§ **What the task asks**
In the passage below on data privacy, what name is given to the vulnerability that all the real-world privacy attacks exploit?

§ **Excerpted passage**
- - -

Is it possible to piece together the confidential data of almost everyone in the US from statistics published by the Census Bureau—without breaching Census security or policy? Could someone—a doctor, a nosy neighbor, or a foreign state actor—determine whether a particular person participated in a genetic study of hundreds of individuals, when each individual contributed only tiny trace amounts of DNA to a highly complex and aggregated genetic mixture? Could police detectives re-trace a suspect’s every movement over the course of many months and thereby learn intimate details about the suspect’s political, religious, and sexual associations—without having to deploy any sort of surveillance or tracking devices? Could someone reliably deduce the sexual preferences of a Facebook user without looking at any content that user has shared?
Until recently, most people probably never imagined that their highly sensitive personal data could be so vulnerable to discovery from seemingly innocuous sources. Many continue to believe that the privacy risks from purely public, statistical, and anonymised data are merely theoretical, and that the practical risks are negligibly small. Yet all of the privacy violations described above are not only theoretically possible—they have already been successfully executed.
The foregoing examples of real-world privacy attacks all leverage one particular vulnerability that we refer to as composition effects. This vulnerability stems from the cumulative erosions of privacy that inhere in every piece of data about people. These erosions occur no matter how aggregated, insignificant, or anonymised the data may seem, and even small erosions can combine in unanticipated ways to create big risks.

- - -

§ **Input data**

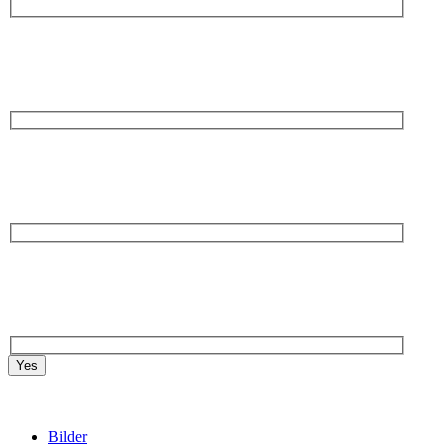
Yes
Bilder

- - -

§ **Result**
Composition effects.